I didnt find an assembly instruction. MASM doesnt accept
vmovaps ymm1, 0FFFFFFFFh ; -1
When using intrinsics like
// get constant values into sse register
__m256 tmp = _mm256_set1_ps(rp->xc);
The generated code in visual studio looks like:
mov rax,qword ptr [rp]
vmovss xmm0,dword ptr [rax+34h]
vshufps xmm0,xmm0,xmm0,0
vinsertf128 ymm0,ymm0,xmm0,1
vmovups ymmword ptr [rbp+7C0h],ymm0
vmovups ymm0,ymmword ptr [rbp+7C0h]
vmovups ymmword ptr [tmp],ymm0
This is a little long for a rather simple thing that happens all the time. I still hope there is a direct instruction that does this. I am looking for assembler (using intrinsics just to see what the compiler does).

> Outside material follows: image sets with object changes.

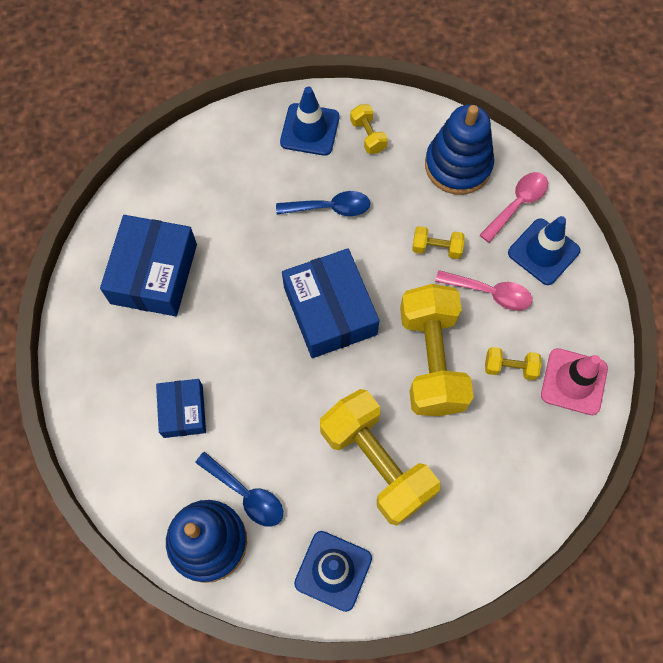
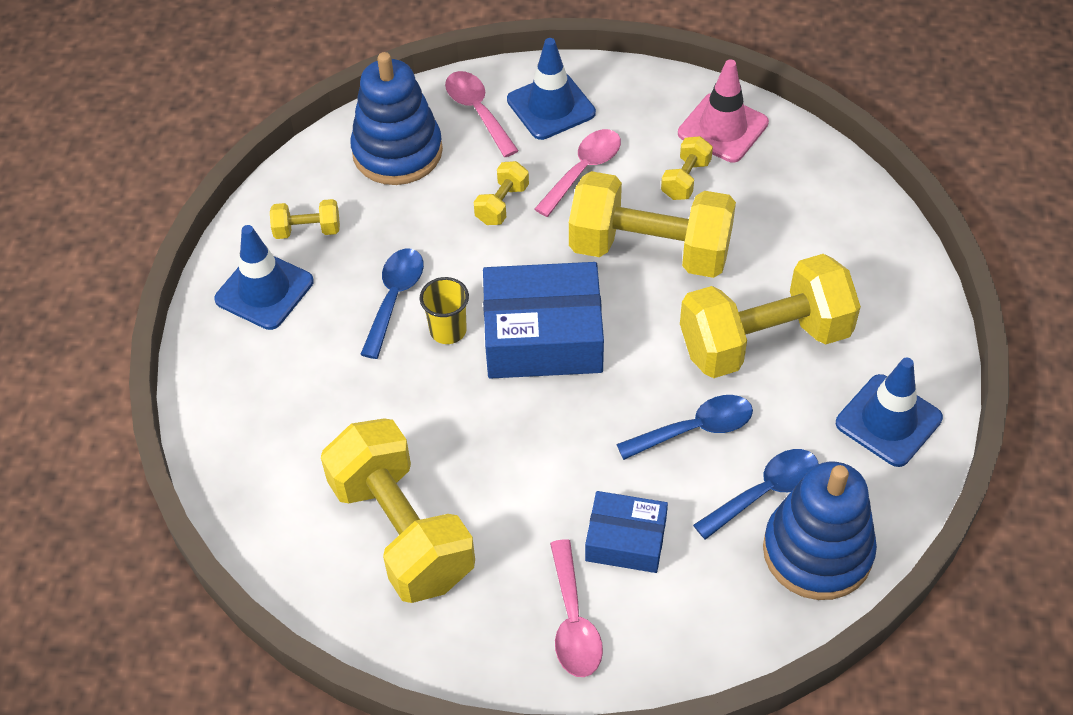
camera: 70 degrees left, 15 degrees down
(115, 395) = (573, 621): none -> pink spoon
(154, 274) = (402, 531): blue box -> yellow dumbbell
(284, 433) = (695, 429): none -> blue spoon
(314, 249) = (448, 330): none -> yellow cup

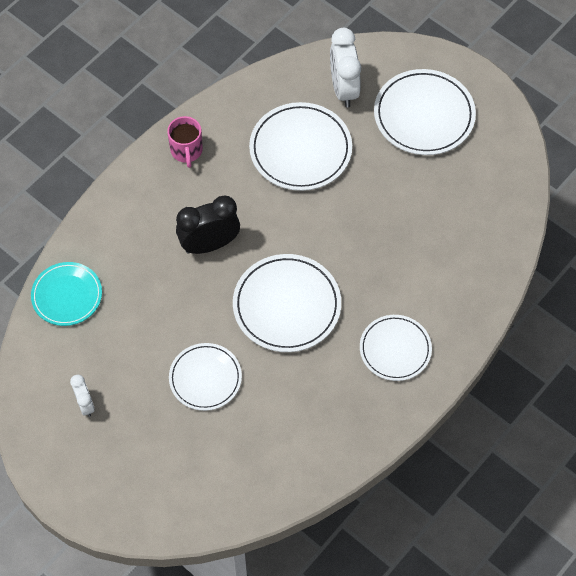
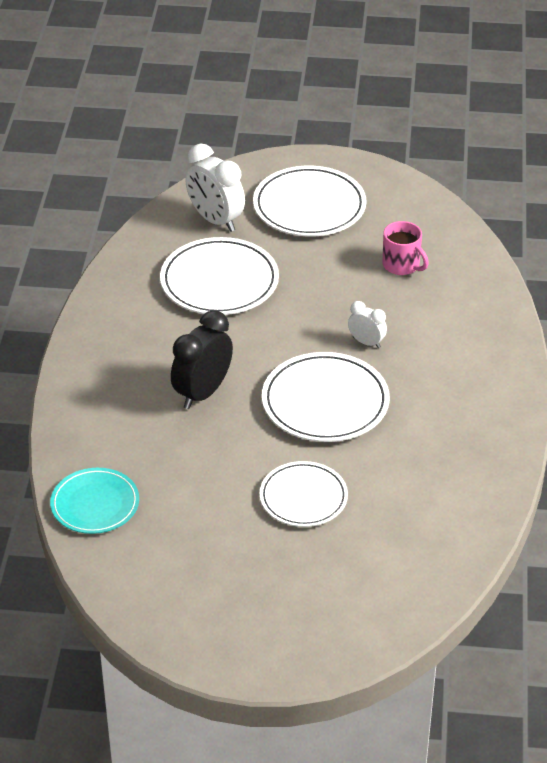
camera: 35 degrees left, 20 degrees down
(85, 404) = (202, 582): white clock -> white clock (366, 342)
(186, 151) = (107, 333): pink mug -> pink mug (402, 265)
(395, 349) = (458, 384): white plate -> none

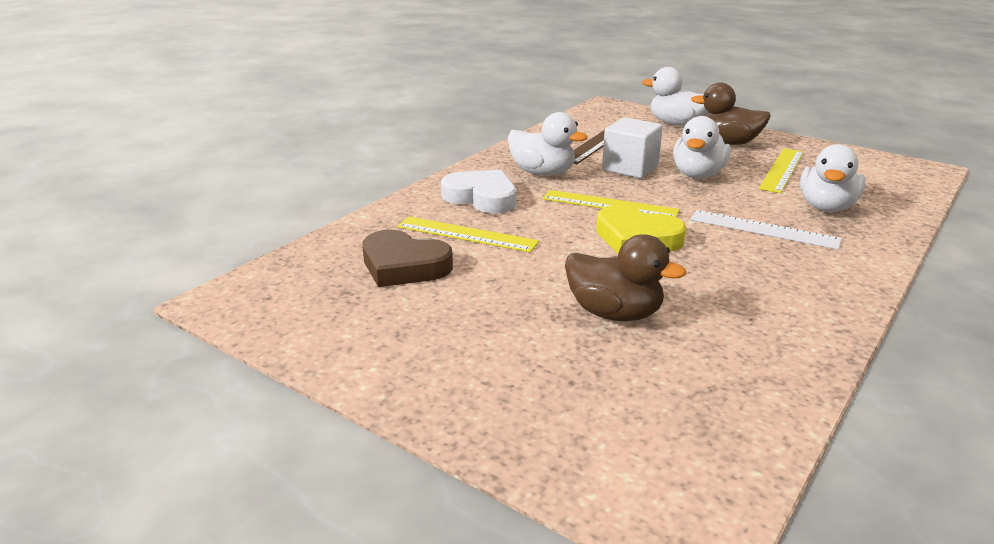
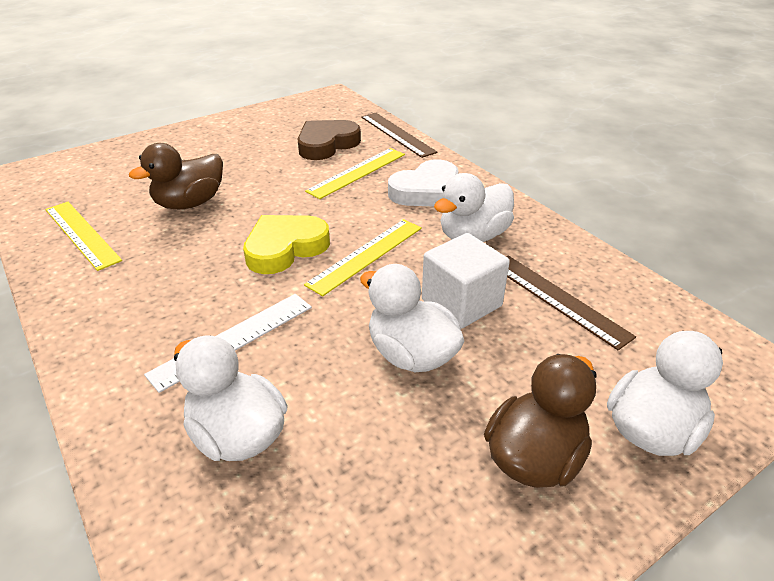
camera: 110 degrees right, 10 degrees up
(353, 230) = (397, 134): none -> brown ruler
(781, 170) = (385, 463): yellow ruler -> yellow ruler (82, 234)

I am aware that i must somehow specify that all 8 slots in the _m256 get the same value.
So far my only idea is to pass the constant (-1) in rdx. Then load rdx into ymm1 and then do some shuffling. I just think i do something wrong , because, again loading a constant value (or a single float/int) to all slots of a avx register should be a very common task. So i cant believe that there is no dedicated instruction for this.